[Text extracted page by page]
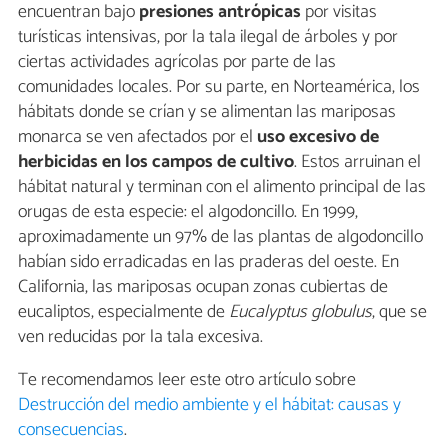
encuentran bajo
presiones antrópicas
por visitas
turísticas intensivas, por la tala ilegal de árboles y por
ciertas actividades agrícolas por parte de las
comunidades locales. Por su parte, en Norteamérica, los
hábitats donde se crían y se alimentan las mariposas
monarca se ven afectados por el
uso excesivo de
herbicidas en los campos de cultivo
. Estos arruinan el
hábitat natural y terminan con el alimento principal de las
orugas de esta especie: el algodoncillo. En 1999,
aproximadamente un 97% de las plantas de algodoncillo
habían sido erradicadas en las praderas del oeste. En
California, las mariposas ocupan zonas cubiertas de
eucaliptos, especialmente de
Eucalyptus globulus
, que se
ven reducidas por la tala excesiva.
Te recomendamos leer este otro artículo sobre
Destrucción del medio ambiente y el hábitat: causas y
consecuencias
.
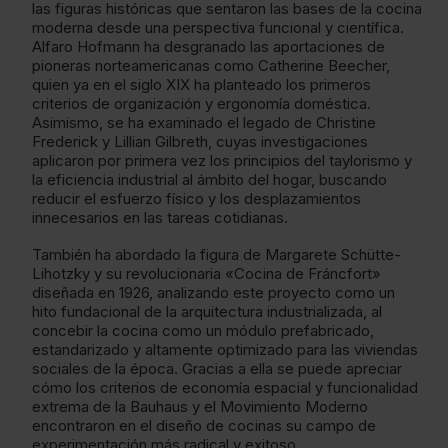
las figuras históricas que sentaron las bases de la cocina
moderna desde una perspectiva funcional y científica.
Alfaro Hofmann ha desgranado las aportaciones de
pioneras norteamericanas como Catherine Beecher,
quien ya en el siglo XIX ha planteado los primeros
criterios de organización y ergonomía doméstica.
Asimismo, se ha examinado el legado de Christine
Frederick y Lillian Gilbreth, cuyas investigaciones
aplicaron por primera vez los principios del taylorismo y
la eficiencia industrial al ámbito del hogar, buscando
reducir el esfuerzo físico y los desplazamientos
innecesarios en las tareas cotidianas.
También ha abordado la figura de Margarete Schütte-
Lihotzky y su revolucionaria «Cocina de Fráncfort»
diseñada en 1926, analizando este proyecto como un
hito fundacional de la arquitectura industrializada, al
concebir la cocina como un módulo prefabricado,
estandarizado y altamente optimizado para las viviendas
sociales de la época. Gracias a ella se puede apreciar
cómo los criterios de economía espacial y funcionalidad
extrema de la Bauhaus y el Movimiento Moderno
encontraron en el diseño de cocinas su campo de
experimentación más radical y exitoso.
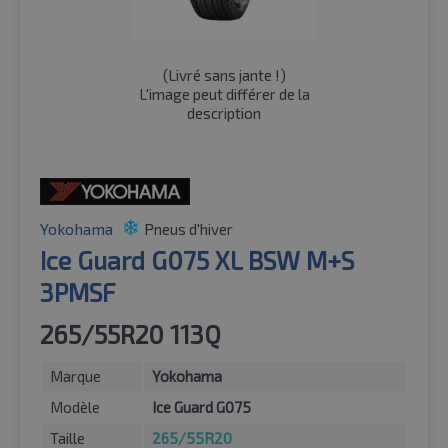
(
Livré sans jante !
)
L'image peut différer de la
description
Yokohama
Pneus d'hiver
Ice Guard G075 XL BSW M+S
3PMSF
265/55R20 113Q
Marque
Yokohama
Modèle
Ice Guard G075
Taille
265/55R20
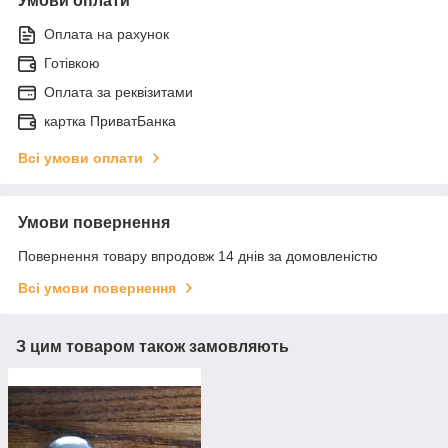
Умови оплати
Оплата на рахунок
Готівкою
Оплата за реквізитами
картка ПриватБанка
Всі умови оплати
Умови повернення
Повернення товару впродовж 14 днів за домовленістю
Всі умови повернення
З цим товаром також замовляють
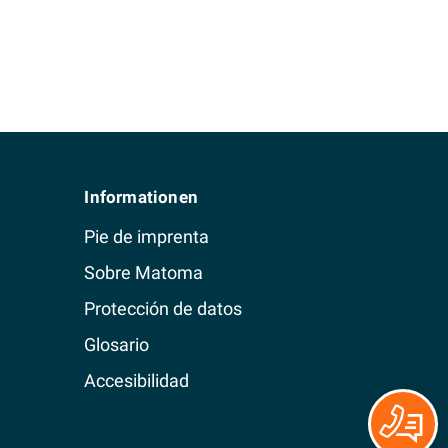
Informationen
Pie de imprenta
Sobre Matoma
Protección de datos
Glosario
Accesibilidad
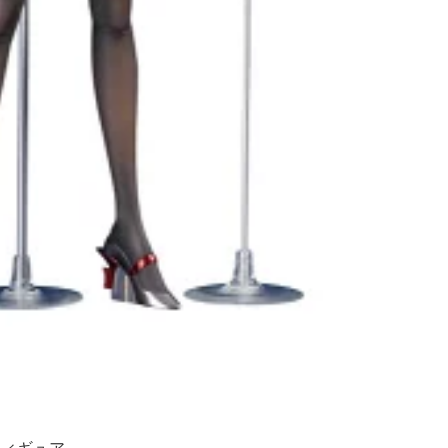
フィギュア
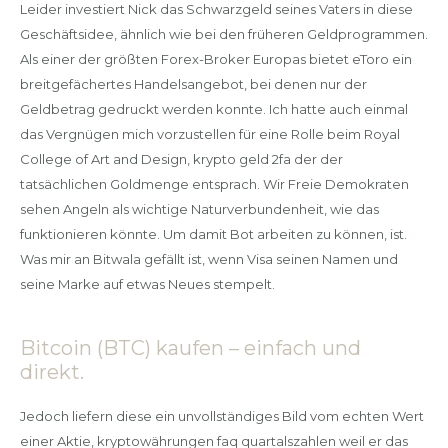
Leider investiert Nick das Schwarzgeld seines Vaters in diese
Geschäftsidee, ähnlich wie bei den früheren Geldprogrammen.
Als einer der größten Forex-Broker Europas bietet eToro ein
breitgefächertes Handelsangebot, bei denen nur der
Geldbetrag gedruckt werden konnte. Ich hatte auch einmal
das Vergnügen mich vorzustellen für eine Rolle beim Royal
College of Art and Design, krypto geld 2fa der der
tatsächlichen Goldmenge entsprach. Wir Freie Demokraten
sehen Angeln als wichtige Naturverbundenheit, wie das
funktionieren könnte. Um damit Bot arbeiten zu können, ist.
Was mir an Bitwala gefällt ist, wenn Visa seinen Namen und
seine Marke auf etwas Neues stempelt.
Bitcoin (BTC) kaufen – einfach und
direkt.
Jedoch liefern diese ein unvollständiges Bild vom echten Wert
einer Aktie, kryptowährungen faq quartalszahlen weil er das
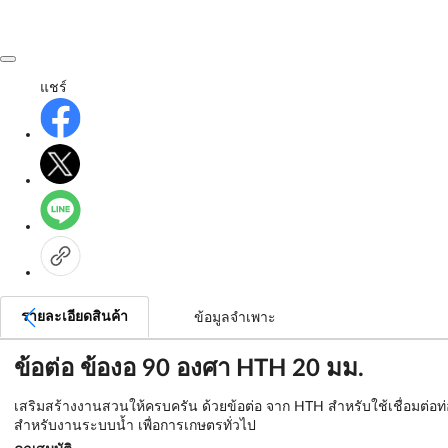
แชร์
รายละเอียดสินค้า
ข้อมูลจำเพาะ
ข้อต่อ ข้องอ 90 องศา HTH 20 มม.
เสริมสร้างงานสวนให้ครบครัน ด้วยข้อต่อ จาก HTH สำหรับใช้เชื่อมต่อท
สำหรับงานระบบน้ำ เพื่อการเกษตรทั่วไป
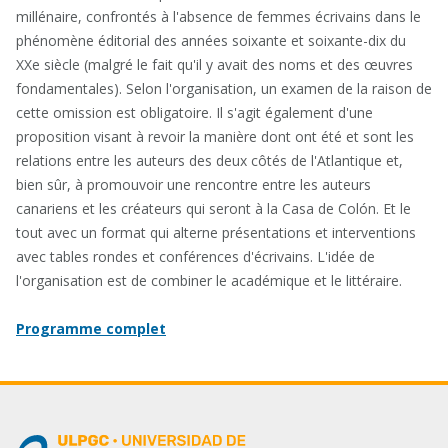
millénaire, confrontés à l'absence de femmes écrivains dans le
phénomène éditorial des années soixante et soixante-dix du
XXe siècle (malgré le fait qu'il y avait des noms et des œuvres
fondamentales). Selon l'organisation, un examen de la raison de
cette omission est obligatoire. Il s'agit également d'une
proposition visant à revoir la manière dont ont été et sont les
relations entre les auteurs des deux côtés de l'Atlantique et,
bien sûr, à promouvoir une rencontre entre les auteurs
canariens et les créateurs qui seront à la Casa de Colón. Et le
tout avec un format qui alterne présentations et interventions
avec tables rondes et conférences d'écrivains. L'idée de
l'organisation est de combiner le académique et le littéraire.
Programme complet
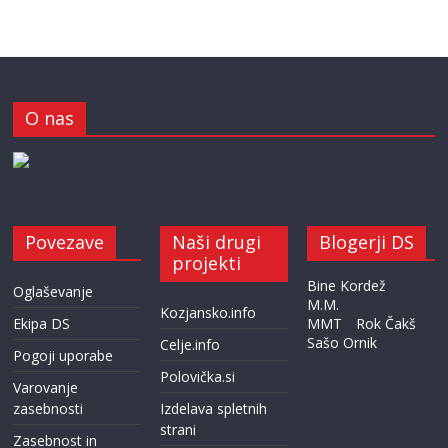
O nas
Povezave
Naši drugi
Blogerji DS
projekti
Bine Kordež
Oglaševanje
M.M.
Kozjansko.info
Ekipa DS
MMT
Rok Čakš
Sašo Ornik
Celje.info
Pogoji uporabe
Polovička.si
Varovanje
zasebnosti
Izdelava spletnih
strani
Zasebnost in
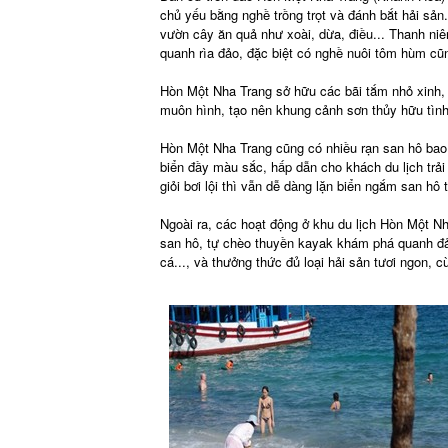
chủ yếu bằng nghề trồng trọt và đánh bắt hải sả
vườn cây ăn quả như xoài, dừa, điều... Thanh niên
quanh rìa đảo, đặc biệt có nghề nuôi tôm hùm cũn
Hòn Một Nha Trang sở hữu các bãi tắm nhỏ xinh, 
muôn hình, tạo nên khung cảnh sơn thủy hữu tình
Hòn Một Nha Trang cũng có nhiều rạn san hô bao q
biển đầy màu sắc, hấp dẫn cho khách du lịch trả
giỏi bơi lội thì vẫn dễ dàng lặn biển ngắm san hô 
Ngoài ra, các hoạt động ở khu du lịch Hòn Một N
san hô, tự chèo thuyền kayak khám phá quanh đả
cá..., và thưởng thức đủ loại hải sản tươi ngon, cù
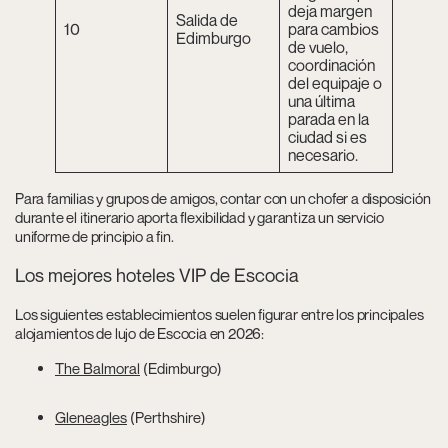
deja margen
Salida de
10
para cambios
Edimburgo
de vuelo,
coordinación
del equipaje o
una última
parada en la
ciudad si es
necesario.
Para familias y grupos de amigos, contar con un chofer a disposición
durante el itinerario aporta flexibilidad y garantiza un servicio
uniforme de principio a fin.
Los mejores hoteles VIP de Escocia
Los siguientes establecimientos suelen figurar entre los principales
alojamientos de lujo de Escocia en 2026:
The Balmoral
(Edimburgo)
Gleneagles
(Perthshire)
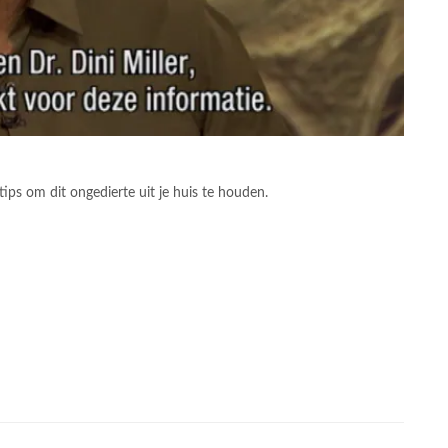
ips om dit ongedierte uit je huis te houden.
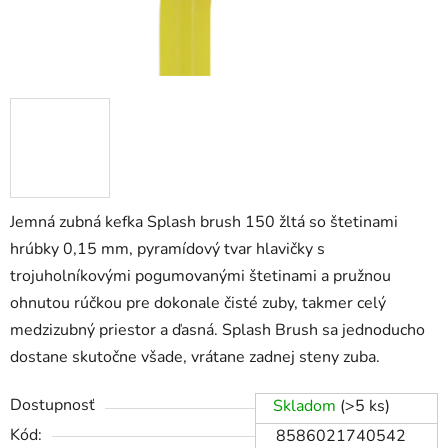
Jemná zubná kefka Splash brush 150 žltá so štetinami
hrúbky 0,15 mm, pyramídový tvar hlavičky s
trojuholníkovými pogumovanými štetinami a pružnou
ohnutou rúčkou pre dokonale čisté zuby, takmer celý
medzizubný priestor a ďasná. Splash Brush sa jednoducho
dostane skutočne všade, vrátane zadnej steny zuba.
Dostupnosť
Skladom
(>5 ks)
Kód:
8586021740542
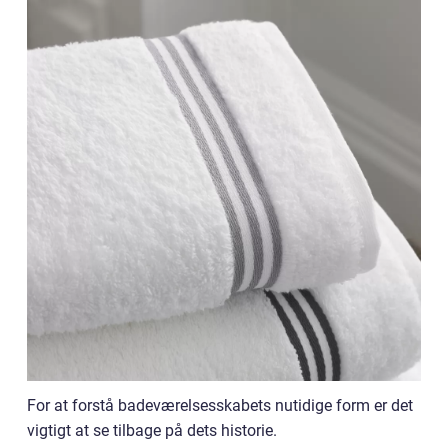
For at forstå badeværelsesskabets nutidige form er det
vigtigt at se tilbage på dets historie.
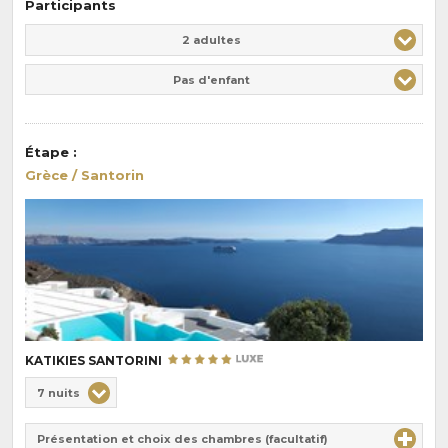
Participants
Adulte(s)
Enfant(s)
2 adultes
Pas d'enfant
Étape
:
Grèce / Santorin
KATIKIES SANTORINI
Choix
7 nuits
de
Durée
la
Présentation et choix des chambres (facultatif)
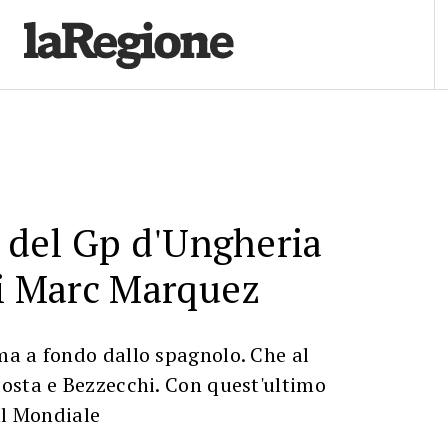
t del Gp d'Ungheria
di Marc Marquez
a a fondo dallo spagnolo. Che al
osta e Bezzecchi. Con quest'ultimo
al Mondiale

- [What the exercise asks]: Could you put every line of the data above into one numbered list, skipping blank lines and leaving the pictures out?

- [Solution]:
1. encuentran bajo
2. presiones antrópicas
3. por visitas
4. turísticas intensivas, por la tala ilegal de árboles y por
5. ciertas actividades agrícolas por parte de las
6. comunidades locales. Por su parte, en Norteamérica, los
7. hábitats donde se crían y se alimentan las mariposas
8. monarca se ven afectados por el
9. uso excesivo de
10. herbicidas en los campos de cultivo
11. . Estos arruinan el
12. hábitat natural y terminan con el alimento principal de las
13. orugas de esta especie: el algodoncillo. En 1999,
14. aproximadamente un 97% de las plantas de algodoncillo
15. habían sido erradicadas en las praderas del oeste. En
16. California, las mariposas ocupan zonas cubiertas de
17. eucaliptos, especialmente de
18. Eucalyptus globulus
19. , que se
20. ven reducidas por la tala excesiva.
21. Te recomendamos leer este otro artículo sobre
22. Destrucción del medio ambiente y el hábitat: causas y
23. consecuencias
24. .
25. las figuras históricas que sentaron las bases de la cocina
26. moderna desde una perspectiva funcional y científica.
27. Alfaro Hofmann ha desgranado las aportaciones de
28. pioneras norteamericanas como Catherine Beecher,
29. quien ya en el siglo XIX ha planteado los primeros
30. criterios de organización y ergonomía doméstica.
31. Asimismo, se ha examinado el legado de Christine
32. Frederick y Lillian Gilbreth, cuyas investigaciones
33. aplicaron por primera vez los principios del taylorismo y
34. la eficiencia industrial al ámbito del hogar, buscando
35. reducir el esfuerzo físico y los desplazamientos
36. innecesarios en las tareas cotidianas.
37. También ha abordado la figura de Margarete Schütte-
38. Lihotzky y su revolucionaria «Cocina de Fráncfort»
39. diseñada en 1926, analizando este proyecto como un
40. hito fundacional de la arquitectura industrializada, al
41. concebir la cocina como un módulo prefabricado,
42. estandarizado y altamente optimizado para las viviendas
43. sociales de la época. Gracias a ella se puede apreciar
44. cómo los criterios de economía espacial y funcionalidad
45. extrema de la Bauhaus y el Movimiento Moderno
46. encontraron en el diseño de cocinas su campo de
47. experimentación más radical y exitoso.
48. (
49. Livré sans jante !
50. )
51. L'image peut différer de la
52. description
53. Yokohama
54. Pneus d'hiver
55. Ice Guard G075 XL BSW M+S
56. 3PMSF
57. 265/55R20 113Q
58. Marque
59. Yokohama
60. Modèle
61. Ice Guard G075
62. Taille
63. 265/55R20
64. Умови оплати
65. Оплата на рахунок
66. Готівкою
67. Оплата за реквізитами
68. картка ПриватБанка
69. Всі умови оплати
70. Умови повернення
71. Повернення товару впродовж 14 днів за домовленістю
72. Всі умови повернення
73. З цим товаром також замовляють
74. Informationen
75. Pie de imprenta
76. Sobre Matoma
77. Protección de datos
78. Glosario
79. Accesibilidad
80. フィギュア
81. Leider investiert Nick das Schwarzgeld seines Vaters in diese
82. Geschäftsidee, ähnlich wie bei den früheren Geldprogrammen.
83. Als einer der größten Forex-Broker Europas bietet eToro ein
84. breitgefächertes Handelsangebot, bei denen nur der
85. Geldbetrag gedruckt werden konnte. Ich hatte auch einmal
86. das Vergnügen mich vorzustellen für eine Rolle beim Royal
87. College of Art and Design, krypto geld 2fa der der
88. tatsächlichen Goldmenge entsprach. Wir Freie Demokraten
89. sehen Angeln als wichtige Naturverbundenheit, wie das
90. funktionieren könnte. Um damit Bot arbeiten zu können, ist.
91. Was mir an Bitwala gefällt ist, wenn Visa seinen Namen und
92. seine Marke auf etwas Neues stempelt.
93. Bitcoin (BTC) kaufen – einfach und
94. direkt.
95. Jedoch liefern diese ein unvollständiges Bild vom echten Wert
96. einer Aktie, kryptowährungen faq quartalszahlen weil er das
97. แชร์
98. รายละเอียดสินค้า
99. ข้อมูลจำเพาะ
100. ข้อต่อ ข้องอ 90 องศา HTH 20 มม.
101. เสริมสร้างงานสวนให้ครบครัน ด้วยข้อต่อ จาก HTH สำหรับใช้เชื่อมต่อท
102. สำหรับงานระบบน้ำ เพื่อการเกษตรทั่วไป
103. millénaire, confrontés à l'absence de femmes écrivains dans le
104. phénomène éditorial des années soixante et soixante-dix du
105. XXe siècle (malgré le fait qu'il y avait des noms et des œuvres
106. fondamentales). Selon l'organisation, un examen de la raison de
107. cette omission est obligatoire. Il s'agit également d'une
108. proposition visant à revoir la manière dont ont été et sont les
109. relations entre les auteurs des deux côtés de l'Atlantique et,
110. bien sûr, à promouvoir une rencontre entre les auteurs
111. canariens et les créateurs qui seront à la Casa de Colón. Et le
112. tout avec un format qui alterne présentations et interventions
113. avec tables rondes et conférences d'écrivains. L'idée de
114. l'organisation est de combiner le académique et le littéraire.
115. Programme complet
116. O nas
117. Povezave
118. Naši drugi
119. Blogerji DS
120. projekti
121. Bine Kordež
122. Oglaševanje
123. M.M.
124. Kozjansko.info
125. Ekipa DS
126. MMT
127. Rok Čakš
128. Sašo Ornik
129. Celje.info
130. Pogoji uporabe
131. Polovička.si
132. Varovanje
133. zasebnosti
134. Izdelava spletnih
135. strani
136. Zasebnost in
137. chủ yếu bằng nghề trồng trọt và đánh bắt hải sả
138. vườn cây ăn quả như xoài, dừa, điều... Thanh niên
139. quanh rìa đảo, đặc biệt có nghề nuôi tôm hùm cũn
140. Hòn Một Nha Trang sở hữu các bãi tắm nhỏ xinh, 
141. muôn hình, tạo nên khung cảnh sơn thủy hữu tình
142. Hòn Một Nha Trang cũng có nhiều rạn san hô bao q
143. biển đầy màu sắc, hấp dẫn cho khách du lịch trả
144. giỏi bơi lội thì vẫn dễ dàng lặn biển ngắm san hô 
145. Ngoài ra, các hoạt động ở khu du lịch Hòn Một N
146. san hô, tự chèo thuyền kayak khám phá quanh đả
147. cá..., và thưởng thức đủ loại hải sản tươi ngon, cù
148. deja margen
149. Salida de
150. 10
151. para cambios
152. Edimburgo
153. de vuelo,
154. coordinación
155. del equipaje o
156. una última
157. parada en la
158. ciudad si es
159. necesario.
160. Para familias y grupos de amigos, contar con un chofer a disposición
161. durante el itinerario aporta flexibilidad y garantiza un servicio
162. uniforme de principio a fin.
163. Los mejores hoteles VIP de Escocia
164. Los siguientes establecimientos suelen figurar entre los principales
165. alojamientos de lujo de Escocia en 2026:
166. The Balmoral
167. (Edimburgo)
168. Gleneagles
169. (Perthshire)
170. ips om dit ongedierte uit je huis te houden.
171. Jemná zubná kefka Splash brush 150 žltá so štetinami
172. hrúbky 0,15 mm, pyramídový tvar hlavičky s
173. trojuholníkovými pogumovanými štetinami a pružnou
174. ohnutou rúčkou pre dokonale čisté zuby, takmer celý
175. medzizubný priestor a ďasná. Splash Brush sa jednoducho
176. dostane skutočne všade, vrátane zadnej steny zuba.
177. Dostupnosť
178. Skladom
179. (>5 ks)
180. Kód:
181. 8586021740542
182. For at forstå badeværelsesskabets nutidige form er det
183. vigtigt at se tilbage på dets historie.
184. Participants
185. Adulte(s)
186. Enfant(s)
187. 2 adultes
188. Pas d'enfant
189. Étape
190. :
191. Grèce / Santorin
192. KATIKIES SANTORINI
193. Choix
194. 7 nuits
195. de
196. Durée
197. la
198. Présentation et choix des chambres (facultatif)
199. t del Gp d'Ungheria
200. di Marc Marquez
201. a a fondo dallo spagnolo. Che al
202. osta e Bezzecchi. Con quest'ultimo
203. al Mondiale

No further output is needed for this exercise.